To encourage settlement, the Carolina colony (today, North Carolina, South Carolina and Georgia) induced immigration by offering immigrants freehold land ownership, along with strong guarantees of religious liberty. To receive the land grant, an immigrant had to bring six months worth of provisions to take care of his family while his farm was being cleared and cultivated. Also required: ‘‘provided always, that every man be armed with a good musket full bore, 10 pounds powder and 20 pounds of bullet.’’ (See “A Brief Description of the Province of Carolina” (London 1666), a pamphlet by proprietors encouraging immigration, reprinted in “9 English Historical Documents: American Colonial Documents to 1776,” David C. Douglas gen. ed., Merrill Jensen ed., 1955).

The Massachusetts Bay Colony ordered parents to arrange for arms training for all their children aged 10 or above, both boys and girls.
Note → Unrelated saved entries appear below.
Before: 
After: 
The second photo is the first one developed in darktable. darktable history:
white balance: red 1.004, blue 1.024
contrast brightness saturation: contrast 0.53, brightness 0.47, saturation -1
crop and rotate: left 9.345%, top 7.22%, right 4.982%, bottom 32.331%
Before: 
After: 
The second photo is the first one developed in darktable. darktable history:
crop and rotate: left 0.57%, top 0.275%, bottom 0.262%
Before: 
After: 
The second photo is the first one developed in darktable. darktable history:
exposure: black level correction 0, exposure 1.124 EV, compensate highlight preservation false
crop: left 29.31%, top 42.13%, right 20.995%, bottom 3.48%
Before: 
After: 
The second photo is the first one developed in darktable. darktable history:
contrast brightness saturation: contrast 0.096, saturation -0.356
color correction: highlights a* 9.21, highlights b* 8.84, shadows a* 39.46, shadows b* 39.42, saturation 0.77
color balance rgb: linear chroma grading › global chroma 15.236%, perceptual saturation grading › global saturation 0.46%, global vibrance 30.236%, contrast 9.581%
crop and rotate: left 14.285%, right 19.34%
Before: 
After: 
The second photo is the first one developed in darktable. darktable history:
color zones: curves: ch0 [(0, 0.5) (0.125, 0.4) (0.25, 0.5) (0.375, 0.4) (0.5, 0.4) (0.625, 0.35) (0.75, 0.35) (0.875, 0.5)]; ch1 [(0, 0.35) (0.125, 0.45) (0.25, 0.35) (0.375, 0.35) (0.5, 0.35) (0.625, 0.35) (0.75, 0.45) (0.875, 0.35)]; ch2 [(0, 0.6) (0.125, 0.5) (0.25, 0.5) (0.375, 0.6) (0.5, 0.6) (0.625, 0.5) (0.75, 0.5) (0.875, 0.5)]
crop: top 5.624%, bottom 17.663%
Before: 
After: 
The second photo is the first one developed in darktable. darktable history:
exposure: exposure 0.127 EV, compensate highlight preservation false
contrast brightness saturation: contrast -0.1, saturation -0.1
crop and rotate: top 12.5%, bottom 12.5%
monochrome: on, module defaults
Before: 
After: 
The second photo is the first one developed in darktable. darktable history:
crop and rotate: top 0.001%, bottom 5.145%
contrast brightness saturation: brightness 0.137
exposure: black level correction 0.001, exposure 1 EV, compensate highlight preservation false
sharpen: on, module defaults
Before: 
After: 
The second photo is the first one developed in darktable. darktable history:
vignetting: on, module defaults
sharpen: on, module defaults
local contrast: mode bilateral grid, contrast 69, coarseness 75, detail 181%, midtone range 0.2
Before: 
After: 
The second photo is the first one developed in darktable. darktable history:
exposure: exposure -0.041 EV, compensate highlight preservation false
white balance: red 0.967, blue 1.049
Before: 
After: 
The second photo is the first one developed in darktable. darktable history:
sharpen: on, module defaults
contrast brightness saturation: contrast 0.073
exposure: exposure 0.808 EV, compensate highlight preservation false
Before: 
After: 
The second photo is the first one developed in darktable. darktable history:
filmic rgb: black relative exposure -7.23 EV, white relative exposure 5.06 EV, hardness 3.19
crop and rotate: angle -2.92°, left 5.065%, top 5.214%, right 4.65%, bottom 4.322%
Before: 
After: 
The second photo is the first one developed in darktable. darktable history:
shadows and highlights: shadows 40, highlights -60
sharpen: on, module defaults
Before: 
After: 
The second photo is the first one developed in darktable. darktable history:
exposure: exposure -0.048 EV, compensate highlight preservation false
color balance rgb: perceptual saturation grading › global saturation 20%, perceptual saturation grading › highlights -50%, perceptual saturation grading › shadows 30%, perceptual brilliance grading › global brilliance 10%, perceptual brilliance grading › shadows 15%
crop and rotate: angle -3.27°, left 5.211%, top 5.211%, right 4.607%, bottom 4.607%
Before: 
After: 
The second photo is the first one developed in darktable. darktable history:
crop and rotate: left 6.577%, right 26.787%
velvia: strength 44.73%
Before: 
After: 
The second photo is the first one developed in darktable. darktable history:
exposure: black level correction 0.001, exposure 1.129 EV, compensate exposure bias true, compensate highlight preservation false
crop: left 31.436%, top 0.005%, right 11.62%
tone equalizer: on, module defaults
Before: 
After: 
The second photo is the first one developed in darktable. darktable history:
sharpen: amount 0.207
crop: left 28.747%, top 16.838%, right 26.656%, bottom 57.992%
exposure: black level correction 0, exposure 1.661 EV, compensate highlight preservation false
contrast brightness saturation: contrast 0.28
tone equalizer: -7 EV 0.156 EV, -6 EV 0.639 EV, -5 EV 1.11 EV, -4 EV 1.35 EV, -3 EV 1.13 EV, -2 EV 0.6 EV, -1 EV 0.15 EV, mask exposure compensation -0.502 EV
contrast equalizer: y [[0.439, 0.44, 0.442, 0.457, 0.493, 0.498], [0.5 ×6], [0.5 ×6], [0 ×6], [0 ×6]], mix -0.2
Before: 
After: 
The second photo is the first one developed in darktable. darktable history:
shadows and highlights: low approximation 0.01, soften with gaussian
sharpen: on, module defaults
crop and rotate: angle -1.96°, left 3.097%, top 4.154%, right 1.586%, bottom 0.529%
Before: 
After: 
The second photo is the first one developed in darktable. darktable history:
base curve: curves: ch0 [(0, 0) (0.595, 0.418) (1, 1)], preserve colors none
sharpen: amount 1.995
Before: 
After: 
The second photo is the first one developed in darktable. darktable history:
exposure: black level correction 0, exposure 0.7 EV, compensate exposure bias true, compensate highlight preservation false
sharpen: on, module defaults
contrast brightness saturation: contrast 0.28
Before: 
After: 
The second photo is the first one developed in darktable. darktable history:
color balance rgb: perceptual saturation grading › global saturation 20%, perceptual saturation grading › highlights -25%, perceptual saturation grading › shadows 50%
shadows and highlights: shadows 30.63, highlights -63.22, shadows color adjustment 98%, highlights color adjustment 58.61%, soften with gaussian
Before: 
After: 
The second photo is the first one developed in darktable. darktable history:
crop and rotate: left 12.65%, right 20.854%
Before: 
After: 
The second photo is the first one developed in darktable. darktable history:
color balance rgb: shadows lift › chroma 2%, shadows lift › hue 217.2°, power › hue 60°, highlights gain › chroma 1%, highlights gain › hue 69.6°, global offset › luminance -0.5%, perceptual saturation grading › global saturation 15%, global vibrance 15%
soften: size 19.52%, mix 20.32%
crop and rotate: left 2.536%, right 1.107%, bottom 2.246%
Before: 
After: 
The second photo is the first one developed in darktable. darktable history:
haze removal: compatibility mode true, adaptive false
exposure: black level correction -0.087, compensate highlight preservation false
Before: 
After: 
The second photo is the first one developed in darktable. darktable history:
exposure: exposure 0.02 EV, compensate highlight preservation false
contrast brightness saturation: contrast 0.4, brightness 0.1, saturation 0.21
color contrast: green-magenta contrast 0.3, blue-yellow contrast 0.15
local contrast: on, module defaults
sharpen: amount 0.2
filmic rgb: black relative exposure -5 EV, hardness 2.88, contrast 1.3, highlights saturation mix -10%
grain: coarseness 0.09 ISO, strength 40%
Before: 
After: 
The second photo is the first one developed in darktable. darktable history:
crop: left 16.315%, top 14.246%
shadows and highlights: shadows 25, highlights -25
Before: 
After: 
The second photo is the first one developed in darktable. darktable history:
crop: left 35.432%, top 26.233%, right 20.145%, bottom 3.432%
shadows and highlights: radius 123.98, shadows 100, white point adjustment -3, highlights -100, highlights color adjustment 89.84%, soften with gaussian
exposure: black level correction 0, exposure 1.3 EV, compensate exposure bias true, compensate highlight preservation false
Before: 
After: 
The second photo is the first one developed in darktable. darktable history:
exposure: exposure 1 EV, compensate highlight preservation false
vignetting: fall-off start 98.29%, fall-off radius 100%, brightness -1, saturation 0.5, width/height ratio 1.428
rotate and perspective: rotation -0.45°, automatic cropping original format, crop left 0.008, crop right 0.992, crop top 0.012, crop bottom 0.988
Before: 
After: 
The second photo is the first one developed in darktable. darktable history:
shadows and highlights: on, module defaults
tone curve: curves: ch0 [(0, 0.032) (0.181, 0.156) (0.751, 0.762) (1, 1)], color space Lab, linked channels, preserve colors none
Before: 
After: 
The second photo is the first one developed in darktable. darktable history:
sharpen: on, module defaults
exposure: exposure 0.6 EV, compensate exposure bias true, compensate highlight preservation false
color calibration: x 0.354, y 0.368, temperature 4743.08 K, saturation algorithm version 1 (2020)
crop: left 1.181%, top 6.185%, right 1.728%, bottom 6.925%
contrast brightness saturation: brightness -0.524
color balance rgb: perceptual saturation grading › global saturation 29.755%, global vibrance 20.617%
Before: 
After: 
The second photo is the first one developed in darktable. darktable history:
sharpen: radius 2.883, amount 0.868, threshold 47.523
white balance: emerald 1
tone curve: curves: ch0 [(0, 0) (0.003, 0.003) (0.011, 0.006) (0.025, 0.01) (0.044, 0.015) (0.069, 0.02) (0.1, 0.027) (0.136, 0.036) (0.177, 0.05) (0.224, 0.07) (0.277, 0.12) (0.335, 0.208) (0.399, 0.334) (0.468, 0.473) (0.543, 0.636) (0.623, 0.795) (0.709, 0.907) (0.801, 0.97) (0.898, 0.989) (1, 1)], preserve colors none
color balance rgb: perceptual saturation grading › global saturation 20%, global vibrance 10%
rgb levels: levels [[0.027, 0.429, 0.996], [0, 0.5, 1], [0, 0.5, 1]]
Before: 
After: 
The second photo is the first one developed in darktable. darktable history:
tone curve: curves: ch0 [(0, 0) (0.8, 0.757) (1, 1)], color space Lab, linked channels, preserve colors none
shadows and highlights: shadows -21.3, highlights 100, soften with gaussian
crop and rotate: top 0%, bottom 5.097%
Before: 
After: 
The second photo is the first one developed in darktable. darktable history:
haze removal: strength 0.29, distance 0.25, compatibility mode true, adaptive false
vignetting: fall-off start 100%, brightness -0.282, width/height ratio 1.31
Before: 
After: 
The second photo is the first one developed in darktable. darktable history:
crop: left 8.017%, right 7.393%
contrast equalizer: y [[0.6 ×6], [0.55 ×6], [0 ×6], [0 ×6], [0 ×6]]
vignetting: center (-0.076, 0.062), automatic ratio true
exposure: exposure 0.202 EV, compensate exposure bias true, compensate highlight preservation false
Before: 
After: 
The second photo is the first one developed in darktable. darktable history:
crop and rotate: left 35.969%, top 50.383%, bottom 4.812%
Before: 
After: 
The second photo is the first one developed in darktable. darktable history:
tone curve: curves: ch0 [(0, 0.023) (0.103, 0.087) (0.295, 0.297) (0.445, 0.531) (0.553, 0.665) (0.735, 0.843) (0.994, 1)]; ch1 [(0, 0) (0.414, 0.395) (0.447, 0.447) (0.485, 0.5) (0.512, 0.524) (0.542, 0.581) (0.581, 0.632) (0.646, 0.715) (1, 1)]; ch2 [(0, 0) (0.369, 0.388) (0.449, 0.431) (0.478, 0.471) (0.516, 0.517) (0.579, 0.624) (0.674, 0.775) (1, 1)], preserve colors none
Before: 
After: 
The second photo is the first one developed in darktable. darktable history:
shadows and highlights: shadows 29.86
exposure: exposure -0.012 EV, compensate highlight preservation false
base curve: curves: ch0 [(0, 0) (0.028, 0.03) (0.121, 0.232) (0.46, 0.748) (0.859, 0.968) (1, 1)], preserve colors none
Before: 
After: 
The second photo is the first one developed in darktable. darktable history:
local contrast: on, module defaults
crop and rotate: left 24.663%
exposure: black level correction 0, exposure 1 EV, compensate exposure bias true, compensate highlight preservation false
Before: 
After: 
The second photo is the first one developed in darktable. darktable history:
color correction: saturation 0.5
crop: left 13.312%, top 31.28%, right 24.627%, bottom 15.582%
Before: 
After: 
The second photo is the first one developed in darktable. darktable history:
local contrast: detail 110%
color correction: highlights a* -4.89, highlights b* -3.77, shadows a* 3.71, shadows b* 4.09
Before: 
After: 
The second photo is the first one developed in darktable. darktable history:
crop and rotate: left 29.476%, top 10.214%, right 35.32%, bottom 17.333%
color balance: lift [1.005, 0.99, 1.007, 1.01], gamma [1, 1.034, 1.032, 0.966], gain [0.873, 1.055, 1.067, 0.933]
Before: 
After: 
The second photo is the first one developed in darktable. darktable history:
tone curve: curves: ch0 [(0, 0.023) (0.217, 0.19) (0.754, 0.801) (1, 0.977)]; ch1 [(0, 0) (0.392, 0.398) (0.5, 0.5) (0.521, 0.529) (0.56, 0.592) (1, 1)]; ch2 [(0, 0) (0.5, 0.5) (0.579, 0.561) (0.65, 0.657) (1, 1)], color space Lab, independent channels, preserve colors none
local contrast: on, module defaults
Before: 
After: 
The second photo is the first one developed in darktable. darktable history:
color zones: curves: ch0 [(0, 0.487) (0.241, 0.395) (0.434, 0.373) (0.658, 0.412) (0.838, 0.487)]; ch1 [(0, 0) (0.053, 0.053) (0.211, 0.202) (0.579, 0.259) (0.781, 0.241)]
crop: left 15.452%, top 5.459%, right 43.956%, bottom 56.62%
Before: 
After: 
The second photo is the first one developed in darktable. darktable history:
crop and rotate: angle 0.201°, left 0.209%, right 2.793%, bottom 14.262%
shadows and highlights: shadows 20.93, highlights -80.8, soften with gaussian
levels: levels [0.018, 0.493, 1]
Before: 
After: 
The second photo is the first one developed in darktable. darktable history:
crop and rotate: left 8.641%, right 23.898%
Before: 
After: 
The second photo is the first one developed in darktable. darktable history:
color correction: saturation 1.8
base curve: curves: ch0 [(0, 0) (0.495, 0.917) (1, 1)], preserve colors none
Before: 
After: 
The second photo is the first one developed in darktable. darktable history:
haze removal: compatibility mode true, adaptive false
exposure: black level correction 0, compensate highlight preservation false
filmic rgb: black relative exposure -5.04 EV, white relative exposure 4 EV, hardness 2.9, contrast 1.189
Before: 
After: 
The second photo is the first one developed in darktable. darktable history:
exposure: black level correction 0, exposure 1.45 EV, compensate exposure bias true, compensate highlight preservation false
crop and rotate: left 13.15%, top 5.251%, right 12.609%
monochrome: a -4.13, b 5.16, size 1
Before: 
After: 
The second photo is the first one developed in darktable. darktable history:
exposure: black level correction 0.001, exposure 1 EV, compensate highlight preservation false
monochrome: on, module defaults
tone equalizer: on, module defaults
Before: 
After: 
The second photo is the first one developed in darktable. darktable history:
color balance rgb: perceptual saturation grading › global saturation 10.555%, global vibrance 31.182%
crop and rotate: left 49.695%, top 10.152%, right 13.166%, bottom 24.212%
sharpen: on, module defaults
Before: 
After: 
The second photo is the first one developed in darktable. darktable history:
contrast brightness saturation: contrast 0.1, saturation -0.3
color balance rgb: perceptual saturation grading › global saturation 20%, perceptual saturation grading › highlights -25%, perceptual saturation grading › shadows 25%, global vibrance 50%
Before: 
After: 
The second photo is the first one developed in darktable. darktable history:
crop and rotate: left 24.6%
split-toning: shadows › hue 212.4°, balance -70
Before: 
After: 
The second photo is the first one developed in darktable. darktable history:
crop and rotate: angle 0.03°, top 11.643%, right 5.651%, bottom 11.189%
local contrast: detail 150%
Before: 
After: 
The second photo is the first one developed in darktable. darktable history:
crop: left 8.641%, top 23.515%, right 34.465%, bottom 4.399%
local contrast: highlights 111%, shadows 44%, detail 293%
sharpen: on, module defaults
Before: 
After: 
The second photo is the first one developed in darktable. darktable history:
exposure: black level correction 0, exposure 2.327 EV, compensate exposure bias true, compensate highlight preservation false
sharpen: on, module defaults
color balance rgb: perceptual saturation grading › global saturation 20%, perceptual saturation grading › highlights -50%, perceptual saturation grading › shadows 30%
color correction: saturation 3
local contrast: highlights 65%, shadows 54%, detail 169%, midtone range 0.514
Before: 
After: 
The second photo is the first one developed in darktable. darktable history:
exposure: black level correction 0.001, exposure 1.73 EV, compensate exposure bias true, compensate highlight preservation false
Conscientious objectors were exempt.

Arms carrying was often mandatory for travel outside of towns and for attendance at large public events, particularly church services. Then, as now, unarmed church services were favorite targets for attack, because there would be lots of people gathered in a small space.

So one effect of the Anglo-Indian encounter was to foster a culture of widespread household gun ownership and widespread arms carrying. This was very different from conditions back in England, where the government was certainly not ordering people to always carry guns to the weekly (and mandatory) Church of England services.